No one can live without sleep.
If the average night's sleep is eight hours, people sleep for one-third of their life.
Today, the world is so full of stress that you hear your colleagues, spouse, and others say, “I can't sleep well,” “I need sound sleep,” or “I don't feel refreshed when I wake up.”
Back in 1995, Aisin Seiki launched a gel mattress. Its body pressure dispersing nature made it popular.
Soon, low rebound urethane mattresses offering a similar feeling started to quickly replace gel mattresses. Aisin’s market share dropped sharply, by almost 30% of the sales peak.
“For sure, the Gel Mattress we released to the market built a new category in bedding where only spring mattresses and waterbeds were the choices available.”
“But now, those made of low rebound urethane are catching up, and soon enough, unfortunately, will take more market share. We need to do something to move ahead.”
A sales person reacted.
“You are suggesting we would better go with low rebound mattresses, too?”
One from Development Dept. opposed.
“That would not set our product apart from others in the market. What we need is something totally different that creates a new category once again, just like we did before with the gel mattress.”
What the sales side wanted was a new type of mattress similar to none—something that would offer a completely different concept of sleep.

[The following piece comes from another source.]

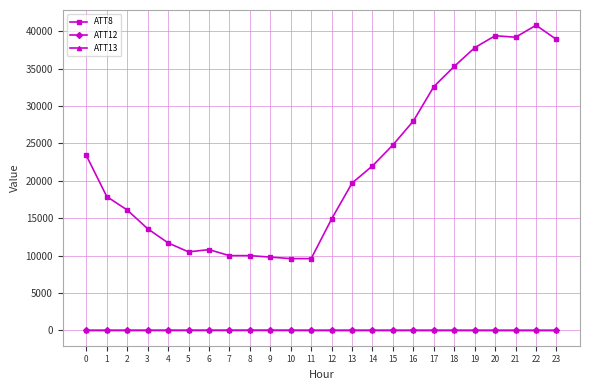

True or false: ATT12 has more than 0 interior local peaks.

True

What is Body Pressure Dispersion?
Lying on a mattress puts pressure on muscles at the buttocks and elsewhere. The comfort in bed depends on how well the pressure is dispersed over the body.
What is the key factor that determines the comfort of sleep and has to be considered in designing a new mattress........
The team members thought over and over. Turnover dynamics during sleep was the answer they found.
To pursue “a mattress that reduces the number of rollovers by providing sleep comfort, while better supporting the body when needing to change position.”
Sleep proceeds in 90-minute cycles of deep sleep and light sleep. We roll over in bed in-between deep sleep and light sleep, usually several times a night. Movement while we are asleep is a protective mechanism to ensure stable sleep patterns.
This can be thought as a necessary rollover.
When you sleep on a hard floor, you probably roll over frequently, trying to disperse the high pressure being applied to the parts in contact with the floor, as a protection against blood flow blocking.
This type of rollover consumes muscle power and hinders sleep, therefore, the less, the better.
Sleep comfort with a reduced number of unneeded rollovers while assisting necessary rollovers—that was what the project team decided to focus on for the best possible quality of sleep.
We had conducted biometrics that the Lifestyle Health Sciences Research Center (LHSRC) of Aisin had through joint research with academic professionals during the development of the gel mattress. The team members thought they could develop new products with a rollover property.
“This will work and outperform low rebound urethane mattresses.”
The project entered into the phase of developing a new product.
Two target properties for the material to be created were set: "comfort" and "easy rollover" during sleep. For the first one, the team already had expertise in body pressure dispersion through the gel mattress.
The real challenge was the latter.
Conventional gel mattresses and competing low rebound mattresses are form-fitting, but the property can be a disadvantage for rollover movements.
In other words, the comfort of sleep and easy rollover are properties contradictory to each other.
Nonetheless, the project members were determined to create a cushion material that would provide both, i.e., body pressure dispersion as good as that of a gel mattress and flexibility that would support rolling movements in sleep.
“Low rebound mattresses have a drawback. They tend to become harder in winter.
Our new product should provide the same level of softness all year around. That would what differentiate it from others.”
Easier said than done.
“You want something that offers desirable flexibility and softness. And, at the same time, the properties have to be kept at the same level regardless of seasons. That's a tall order.”
That was the response from the Material Engineering Dept.
In addition, mattresses require good heat resistance, taking into account the high temperatures they are exposed to during transport.
And, above all, they must be light and cost competitive.
What was needed was a dream material that would clear all the difficulties.
The difference between mattress materials
Left: Hard materials, e.g., tatami mats, have poor cushioning but facilitate body movements.
Right: Soft materials, e.g., sponge, have good cushioning but make body movements difficult.
A material called elastomer was picked as the most promising.
Elastomer properties include rubber-like resilience and flexibility. When heated, it is as easily processable as plastics.
The team took the idea to a leading chemical manufacturer that produced styrene elastomer, but received was a short, cold reply.
“What you are asking is something impossible. A material that is heat-resistant and flexible in a bed size volume? We would very much like to know how to make that one.”
The project seemed technically stalled, but every cloud has a silver lining. Company T, an automotive rubber/urethane molded parts and service supplier, offered collaborative development.
It was the only company that said, “All right. We’ll give it our best shot.”
More than a year passed without any tangible results.
In July 2001, a merciless notification arrived.
“We don't have time to spend on this project anymore. The team is disbanded.”
It was a done deal.
What Is an Elastomer?
A natural or synthetic polymer compound having elastic properties, e.g., rubber.